[Work order]
Give all of the records again precisely, excluding whatever pictures they contain.

[Exercise input]
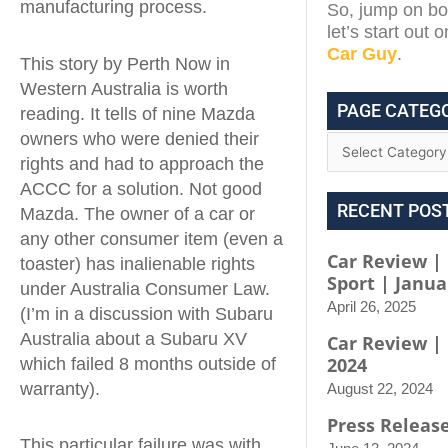
manufacturing process.
So, jump on boa
let’s start out 
Car Guy
.
This story by Perth Now in
Western Australia is worth
PAGE CATEG
reading. It tells of nine Mazda
owners who were denied their
rights and had to approach the
ACCC for a solution. Not good
RECENT POS
Mazda. The owner of a car or
any other consumer item (even a
Car Review | 
toaster) has inalienable rights
Sport | Janua
under Australia Consumer Law.
April 26, 2025
(I’m in a discussion with Subaru
Australia about a Subaru XV
Car Review |
2024
which failed 8 months outside of
warranty).
August 22, 2024
Press Releas
This particular failure was with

[Solution to the exercise]
manufacturing process.
So, jump on boa
let’s start out 
Car Guy
.
This story by Perth Now in
Western Australia is worth
PAGE CATEG
reading. It tells of nine Mazda
owners who were denied their
rights and had to approach the
ACCC for a solution. Not good
RECENT POS
Mazda. The owner of a car or
any other consumer item (even a
Car Review | 
toaster) has inalienable rights
Sport | Janua
under Australia Consumer Law.
April 26, 2025
(I’m in a discussion with Subaru
Australia about a Subaru XV
Car Review |
2024
which failed 8 months outside of
warranty).
August 22, 2024
Press Releas
This particular failure was with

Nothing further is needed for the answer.